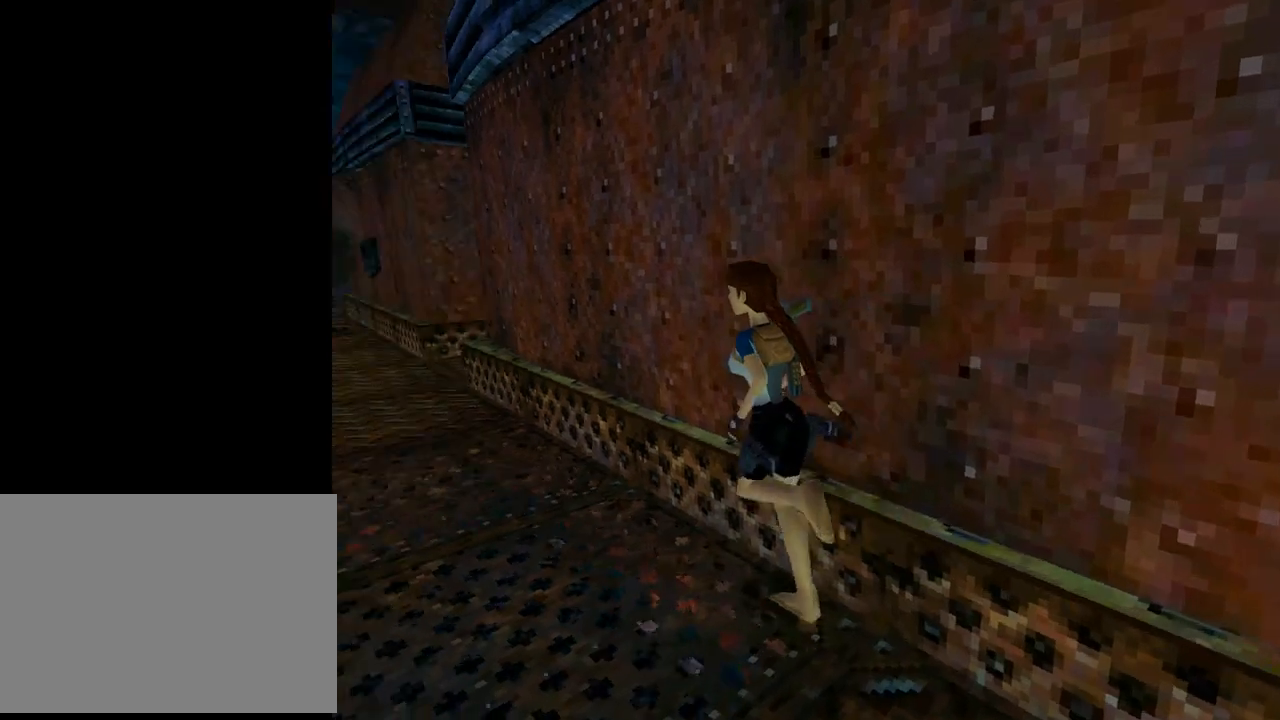
{"buttons": ["L1", "DPAD_UP"], "left_stick": "center", "events": []}
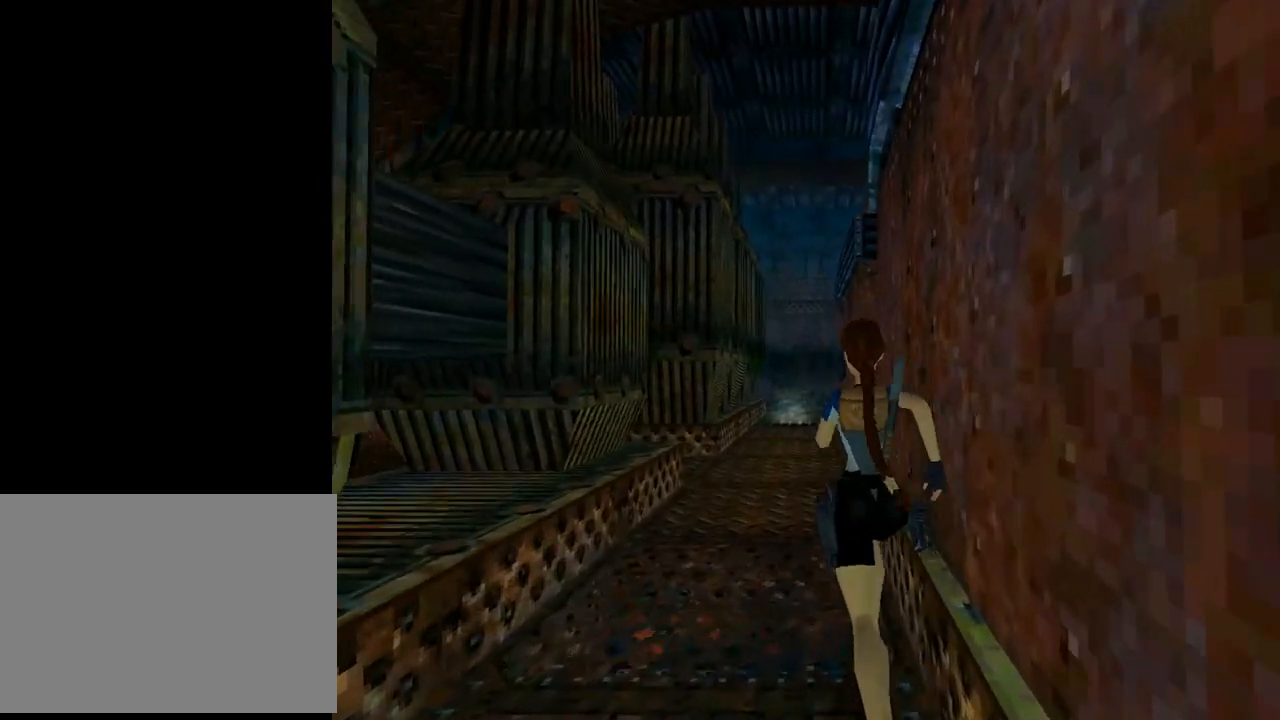
{"buttons": ["DPAD_UP"], "left_stick": "center", "events": [[133, "L1", "up"]]}
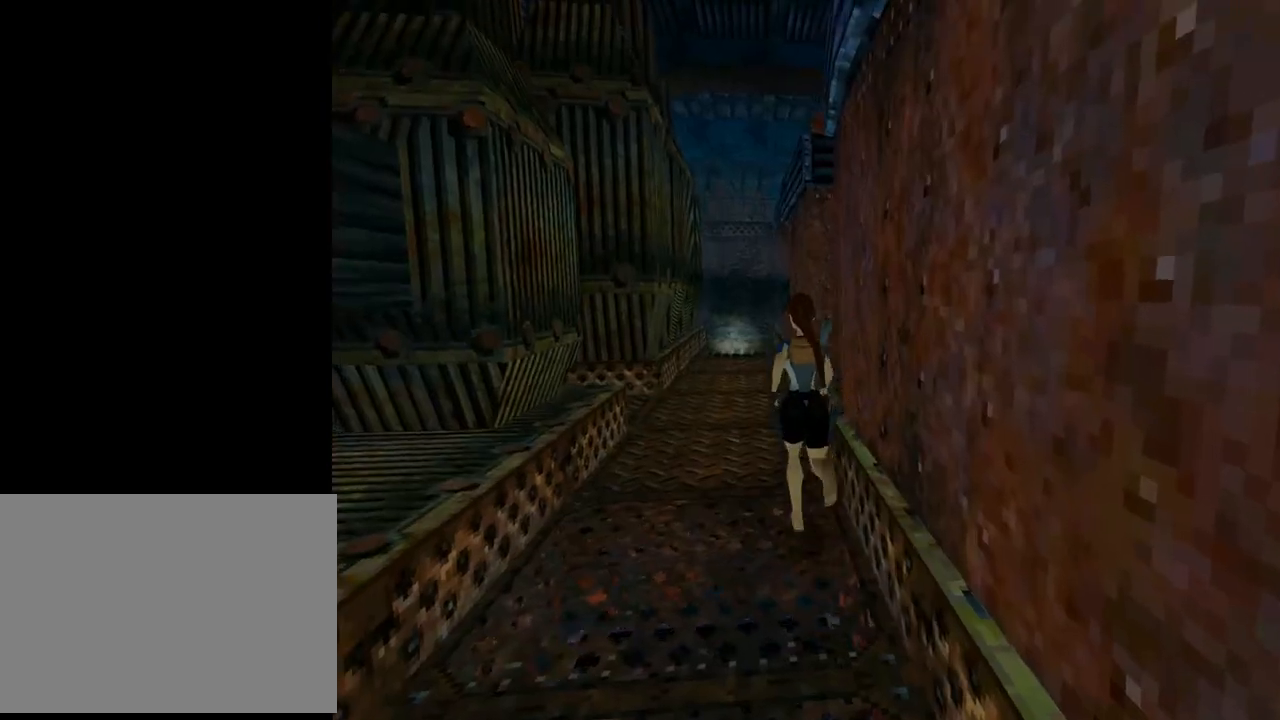
{"buttons": ["DPAD_UP", "DPAD_RIGHT"], "left_stick": "center", "events": [[200, "TRIANGLE", "down"], [267, "DPAD_RIGHT", "down"], [400, "TRIANGLE", "up"]]}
════
*Your task*
Every line above goes into the copy unchanged; the pictures do not.

*Output*
{"buttons": ["L1", "DPAD_UP"], "left_stick": "center", "events": []}
{"buttons": ["DPAD_UP"], "left_stick": "center", "events": [[133, "L1", "up"]]}
{"buttons": ["DPAD_UP", "DPAD_RIGHT"], "left_stick": "center", "events": [[200, "TRIANGLE", "down"], [267, "DPAD_RIGHT", "down"], [400, "TRIANGLE", "up"]]}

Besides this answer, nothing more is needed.